Lo que siguió es presumible. El cliente añadió que le parecía que la parte ancha del embudo siempre daba hacia el lado interno del mostrador. Tal vez —agregó— deba yo ahora revisar uno a uno los billetes que usted me devuelva… Ahí termina el cuento. Y no es la intención del columnista negarle a la cajera el derecho de defender los valores de la tienda e incluso de ella misma: si alguien le colara un billete falso, o roto, tendría ella que pagarlo. Si fuera al revés, sería el cliente el que pagaría los errores o el dolor ajenos.

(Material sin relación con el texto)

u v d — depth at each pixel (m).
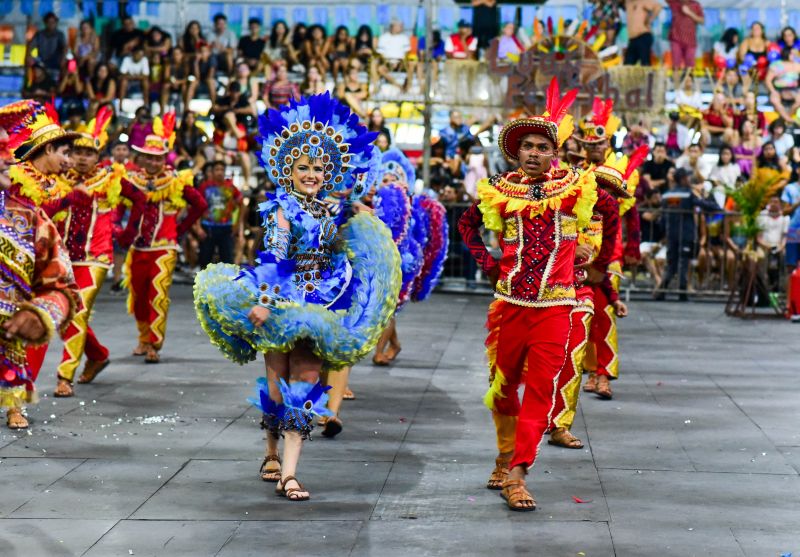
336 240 7.64
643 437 9.30
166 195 12.91
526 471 7.20
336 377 9.16
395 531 6.62
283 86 24.02
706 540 6.47
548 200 7.28
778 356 14.20
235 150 24.22
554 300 7.29
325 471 8.05
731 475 8.02
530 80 21.88
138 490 7.50
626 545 6.37
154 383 11.66
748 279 18.70
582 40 21.62
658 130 23.88
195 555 6.16
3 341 6.34
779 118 24.88
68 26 26.55
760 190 18.83
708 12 25.92
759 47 25.27
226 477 7.87
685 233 21.03
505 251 7.45
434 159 23.22
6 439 8.98
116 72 25.27
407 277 11.65
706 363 13.52
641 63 24.92
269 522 6.79
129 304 13.28
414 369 12.76
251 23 25.66
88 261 10.91
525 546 6.34
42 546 6.31
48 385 11.46
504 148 7.54
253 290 7.27
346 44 25.62
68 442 8.91
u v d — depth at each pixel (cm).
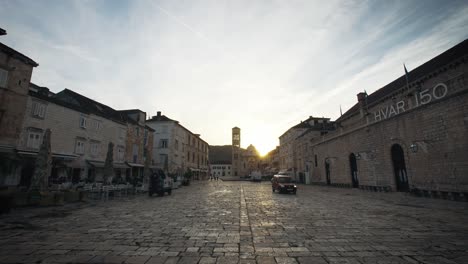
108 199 1478
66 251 463
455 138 1347
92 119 2292
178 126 4312
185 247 492
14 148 1507
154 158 3969
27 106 1639
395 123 1864
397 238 564
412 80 2244
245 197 1631
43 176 1133
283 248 487
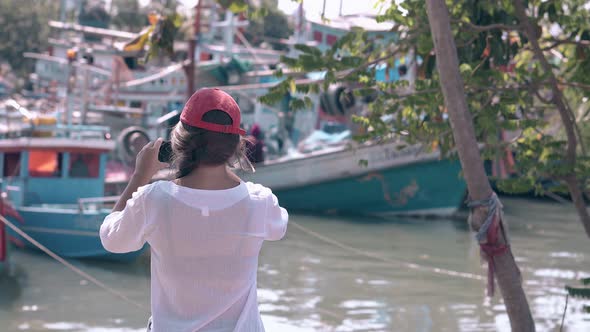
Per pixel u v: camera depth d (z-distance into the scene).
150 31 8.23
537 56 6.21
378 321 9.50
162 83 30.75
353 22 13.89
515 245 16.19
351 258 14.34
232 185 2.23
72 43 37.53
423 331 8.98
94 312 9.95
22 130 17.12
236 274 2.19
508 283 4.60
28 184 15.47
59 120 26.02
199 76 28.44
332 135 24.69
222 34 34.44
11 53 69.75
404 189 21.59
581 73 6.56
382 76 12.78
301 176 22.23
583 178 6.38
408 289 11.46
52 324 9.27
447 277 12.44
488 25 6.26
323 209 22.64
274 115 28.67
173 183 2.19
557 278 12.33
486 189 4.56
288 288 11.46
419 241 16.92
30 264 13.47
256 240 2.22
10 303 10.35
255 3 6.36
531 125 6.28
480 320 9.54
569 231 18.66
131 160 21.83
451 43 4.63
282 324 9.25
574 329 8.91
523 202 25.97
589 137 7.64
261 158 23.05
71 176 15.80
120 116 27.45
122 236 2.20
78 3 42.50
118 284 11.84
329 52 6.46
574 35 6.53
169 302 2.20
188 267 2.16
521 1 6.15
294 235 17.33
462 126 4.60
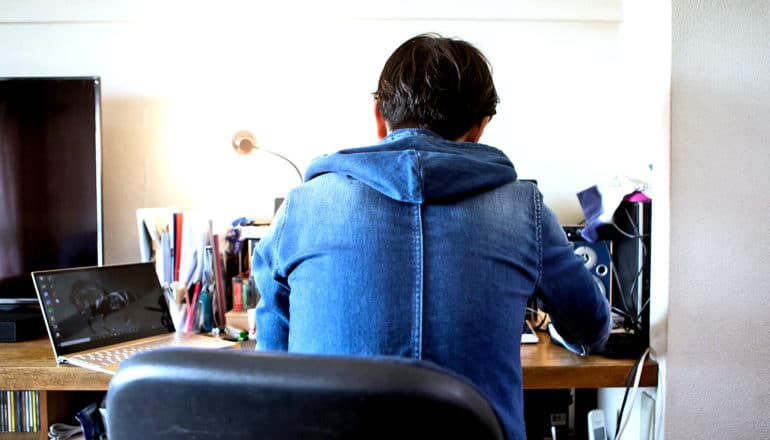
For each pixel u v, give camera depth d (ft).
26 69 5.77
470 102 2.59
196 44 5.78
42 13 5.63
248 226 5.40
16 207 5.24
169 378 1.60
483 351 2.17
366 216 2.27
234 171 5.84
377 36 5.77
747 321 3.87
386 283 2.18
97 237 5.21
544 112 5.80
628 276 4.52
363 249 2.22
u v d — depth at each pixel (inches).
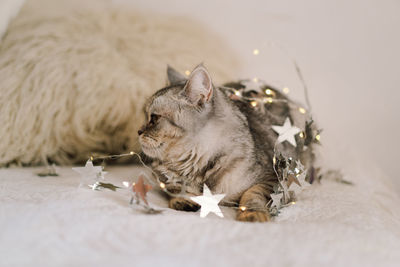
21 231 23.6
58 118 40.5
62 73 41.0
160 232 24.5
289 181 31.4
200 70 30.8
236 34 50.9
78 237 23.7
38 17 45.2
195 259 22.2
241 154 31.9
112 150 42.0
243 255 22.8
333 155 41.9
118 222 25.1
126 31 46.9
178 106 31.6
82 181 30.5
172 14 51.1
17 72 40.4
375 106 51.2
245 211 29.4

La razón está, a mi parecer, en ambos lados. Y, por eso, cuesta trabajo hallar una solución justa. La cajera —no sobra reiterarlo— tiene el derecho y el deber de revisar los billetes, al menos los de alta denominación, para impedir una estafa al Estado. Pero el cliente tiene también la necesidad de preservar la seguridad de su bolsillo. Aunque lo parezca, o lamentablemente en verdad lo sea, el cliente no puede ser juzgado como el elemento más frágil de esta relación. Porque, así, en qué sitio precario se detendrían nuestros conceptos humanistas y socialistas. Al menos, el cliente necesita respeto. Lo cual, en este ejemplo, significa que la calidad de su moneda sea confirmada de manera menos grosera. Menos ofensiva. Uno está constantemente obligado a aprobar un examen de honradez, sin que haya mucho margen para comprobar a los examinadores.

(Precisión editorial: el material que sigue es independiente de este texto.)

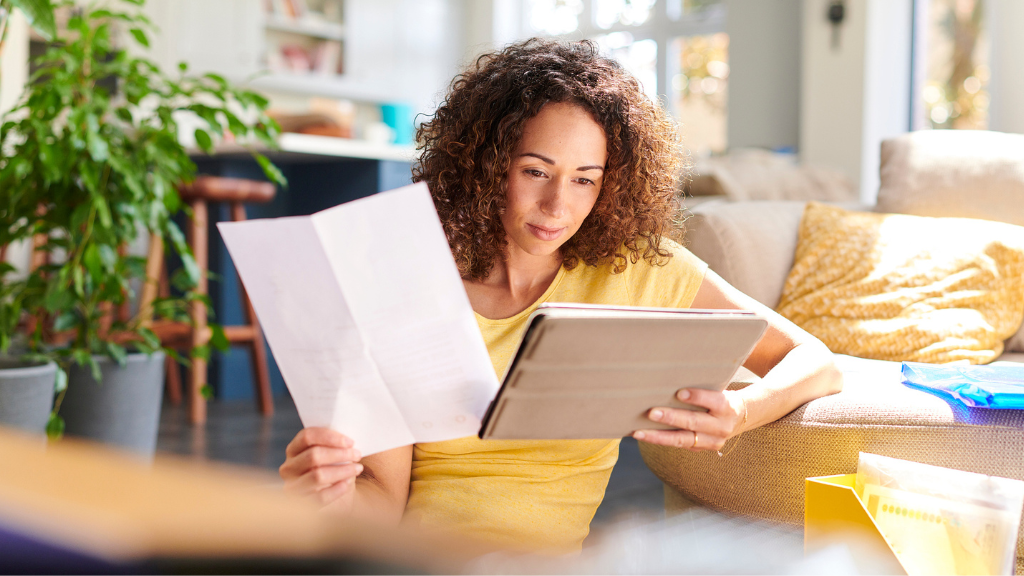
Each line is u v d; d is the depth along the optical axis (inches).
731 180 107.3
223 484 7.2
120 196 79.7
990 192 67.2
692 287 42.6
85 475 6.6
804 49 178.5
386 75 242.5
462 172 41.3
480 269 42.0
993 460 39.1
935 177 70.4
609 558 17.6
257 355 123.6
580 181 39.0
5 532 6.0
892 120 173.9
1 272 81.5
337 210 27.9
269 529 6.9
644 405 31.4
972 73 165.2
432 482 39.2
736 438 43.8
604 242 41.7
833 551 21.9
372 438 31.9
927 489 32.3
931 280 62.3
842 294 64.5
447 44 257.3
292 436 109.3
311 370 30.6
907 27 172.2
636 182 40.5
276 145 85.1
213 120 82.6
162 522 6.3
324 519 7.5
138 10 192.7
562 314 26.5
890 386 43.5
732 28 198.1
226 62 211.3
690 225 71.8
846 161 173.6
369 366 30.0
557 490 39.3
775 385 38.9
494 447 39.6
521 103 38.1
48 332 90.0
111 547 6.0
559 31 249.4
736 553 19.4
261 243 28.7
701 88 223.9
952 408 40.4
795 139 189.3
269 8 221.3
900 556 32.5
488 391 30.2
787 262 70.3
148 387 87.5
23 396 70.0
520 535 37.8
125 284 83.9
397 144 201.6
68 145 75.3
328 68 232.7
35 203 79.7
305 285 29.0
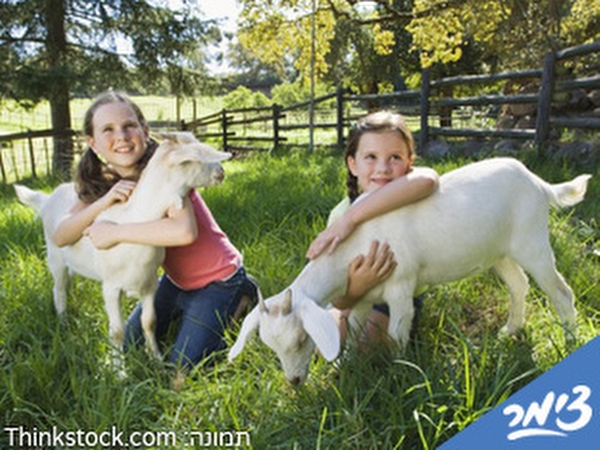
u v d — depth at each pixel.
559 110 9.18
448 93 23.50
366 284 2.61
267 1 13.37
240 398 2.50
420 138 10.61
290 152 12.76
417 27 13.83
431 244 2.65
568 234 4.05
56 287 3.38
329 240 2.59
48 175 12.33
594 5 12.70
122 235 2.72
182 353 2.83
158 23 14.75
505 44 13.69
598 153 7.15
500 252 2.85
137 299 3.70
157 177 2.70
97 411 2.40
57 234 2.96
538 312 3.22
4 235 4.90
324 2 13.81
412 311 2.71
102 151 2.92
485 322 3.27
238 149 16.16
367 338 2.72
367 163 2.73
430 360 2.59
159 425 2.40
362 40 24.14
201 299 3.14
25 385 2.63
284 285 3.47
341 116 12.93
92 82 13.59
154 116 32.56
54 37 14.17
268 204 5.22
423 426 2.20
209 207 5.30
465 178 2.78
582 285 3.36
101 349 2.92
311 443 2.20
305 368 2.34
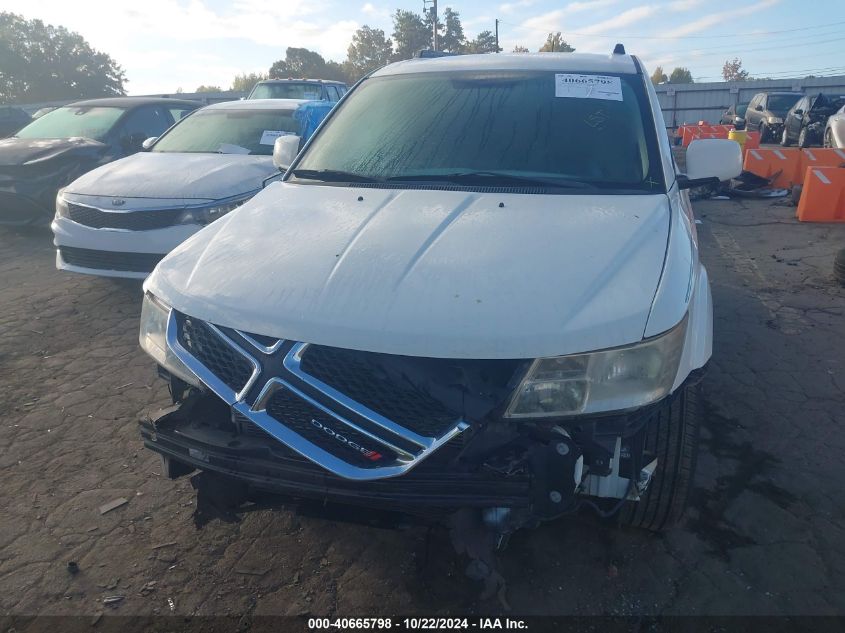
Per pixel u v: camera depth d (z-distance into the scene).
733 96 34.56
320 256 2.45
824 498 3.22
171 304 2.47
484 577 2.41
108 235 5.65
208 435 2.40
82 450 3.66
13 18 54.88
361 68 76.31
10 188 7.92
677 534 2.98
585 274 2.25
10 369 4.67
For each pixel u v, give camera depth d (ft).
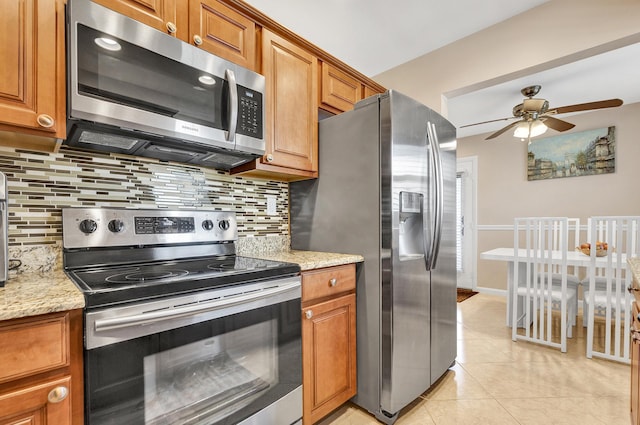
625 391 6.52
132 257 4.66
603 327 10.37
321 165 6.46
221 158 5.29
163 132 4.05
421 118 6.08
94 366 2.85
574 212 13.73
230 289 3.87
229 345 3.87
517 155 15.24
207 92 4.51
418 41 8.41
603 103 8.73
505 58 7.59
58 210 4.25
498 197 15.75
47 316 2.64
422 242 6.23
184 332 3.45
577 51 6.66
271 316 4.37
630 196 12.57
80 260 4.26
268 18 5.45
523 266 10.66
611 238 8.02
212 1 4.79
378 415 5.53
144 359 3.16
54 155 4.26
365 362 5.74
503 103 12.30
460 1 6.93
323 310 5.17
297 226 6.99
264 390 4.26
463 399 6.25
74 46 3.42
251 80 5.08
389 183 5.40
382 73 10.00
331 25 7.71
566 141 13.91
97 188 4.61
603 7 6.41
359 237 5.85
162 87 4.07
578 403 6.10
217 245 5.66
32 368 2.55
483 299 14.39
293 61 5.90
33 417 2.59
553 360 7.99
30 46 3.23
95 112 3.53
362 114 5.79
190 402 3.51
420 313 6.02
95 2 3.68
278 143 5.59
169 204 5.34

Extendiendo el alcance de mi reflexión, tampoco el ciudadano común, ese que es cliente aquí, usuario allá, persona natural más acá, merece mantener de su lado cierta parte estrecha del embudo social. En estas semanas leí una nota periodística en la que se informaba que a la Fiscalía acuden anualmente más de 70 000 personas que a veces piden asesoramiento, pero en otros momentos se quejan de que sus derechos han sido violados por alguna institución estatal. Es comprensible que se personen en las oficinas fiscales. La Fiscalía también vela por los derechos de cada uno de los ciudadanos del país. Y según el reporte, aparecido en Granma, los que reclaman tienen razón en cerca del 27 por ciento de sus quejas. Otro dato asegura que desde 2001, cada año aumenta en 8 000 los casos atendidos por la Dirección de Protección de los Derechos Ciudadanos. Aparte de suponer que la gente confía cada vez más en las funciones fiscales, también puede concluirse que las violaciones de los derechos de las personas se incrementan desde el lado interno del «mostrador».
Estamos de acuerdo: la sociedad cubana urge reimplantar la legalidad que, en ciertos aspectos, se quebrantó durante los días del período especial. A esa faena nos aplicamos. Pero, según mi criterio —que alguna vez expuse en esta columna—, la lucha por la legalidad afronta un obstáculo: la conciencia jurídica ha perdido presencia e intensidad. Entre los ciudadanos, que deben cumplir las leyes, y entre los que velan porque las leyes se cumplan, crecieron ciertos hongos de impunidad y de indiferencia. Y algo más: algunos de cuantos tienen que hacer cumplir las leyes, olvidan que han de empezar cumpliéndolas. Por ello, a la Fiscalía acude la gente buscando una justicia que no se le aplica o se le aplica mal.
Uno, periodista al fin, conoce de algunas de esas historias. Llegan cartas, llamadas y correos electrónicos… Y a veces uno se estremece cuando se entera de que cierto organismo se niega a cumplir la resolución firme de un tribunal, o actúa contra la legalidad adoptando decisiones improcedentes sobre las personas… Me detengo. Y resumo: Sin ley no hay sociedad. Y todos hemos de cumplirla. Porque la ley, como las carreteras y las avenidas, posee una doble dirección. Para allá y para acá.